The next step in this process is making sure the preceptors are ready to function in the role. Items that the trainer will review with the preceptor include:
• Identifying learning needs of the new employee
• Setting goals with the new employee in collaboration with the unit director and trainer
• Acting as a role model
• Providing client care in accordance with established, evidence-based nursing practice standards
• Fulfilling nursing duties according to hospital and unit policies and procedures
• Maintaining mature and effective working relationships with other health care team members
• Using resources safely, effectively and appropriately
• Demonstrating leadership skills in problem solving, decision making, priority setting, delegation of responsibility and in being accountable
• Recognizing that nursing role elements may be new to the employee
• Facilitating the new staff member’s professional socialization into the new role and with the other nursing staff
• Providing the staff member with feedback on progress, based on preceptor’s observation of clinical performance, assessment of achievement of clinical competencies and client care documentation
• Planning experiences and assignments to help the new employee meet weekly goals
• Consulting with the trainer as necessary
• Participating in educational activities to promote continued learning and professional growth
• Participating in ongoing evaluation of the program
Once classroom orientation concludes, the trainer introduces the new staff member to the preceptor so the first phase of the Preceptorship relationship – The Introduction – can begin.

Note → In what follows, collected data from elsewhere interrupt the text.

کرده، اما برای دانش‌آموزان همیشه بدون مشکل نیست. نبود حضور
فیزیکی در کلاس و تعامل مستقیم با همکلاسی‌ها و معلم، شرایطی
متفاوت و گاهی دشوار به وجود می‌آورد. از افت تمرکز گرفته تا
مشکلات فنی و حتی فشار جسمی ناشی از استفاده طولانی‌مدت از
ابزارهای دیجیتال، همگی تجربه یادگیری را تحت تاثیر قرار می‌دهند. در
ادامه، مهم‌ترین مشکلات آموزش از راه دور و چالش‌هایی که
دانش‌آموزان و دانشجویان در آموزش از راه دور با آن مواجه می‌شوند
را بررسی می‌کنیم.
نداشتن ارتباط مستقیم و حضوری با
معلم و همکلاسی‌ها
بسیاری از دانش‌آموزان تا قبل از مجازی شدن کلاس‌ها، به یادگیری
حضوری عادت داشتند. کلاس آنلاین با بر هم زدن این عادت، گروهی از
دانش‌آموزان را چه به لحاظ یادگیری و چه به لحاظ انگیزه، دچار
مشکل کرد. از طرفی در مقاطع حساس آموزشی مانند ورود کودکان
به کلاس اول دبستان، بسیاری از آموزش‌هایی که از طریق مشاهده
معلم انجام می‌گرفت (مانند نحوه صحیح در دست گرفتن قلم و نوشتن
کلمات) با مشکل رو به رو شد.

This phase can be facilitated by asking the preceptors to attend the last day of classroom orientation. Elements of this phase include:
• Establishing trust between the new colleague and preceptor
• Plan ongoing meetings and reviews of care provided
• Clarifying the roles of both the new colleague and preceptor
Depending upon the years of experience as a registered nurse and the skill level, the new employee may either welcome or resent having a preceptor. Unfortunately I had an experience where a new employee resented having a preceptor. This new staff member had two years of clinical nursing experience in a community hospital and was taking a position on a surgical floor in a major teaching organization. The nurse-client ratio would be higher and the new colleague was inexperienced with post-operative care. The new colleague refused to talk with the preceptor and wanted “a word with me” to discuss the arrangement. I gently reminded the new colleague that the Preceptorship program was reviewed during the interview and that every employee participated regardless of skill level and experience. The new colleague reluctantly agreed to meet with the preceptor but after a few days the relationship improved.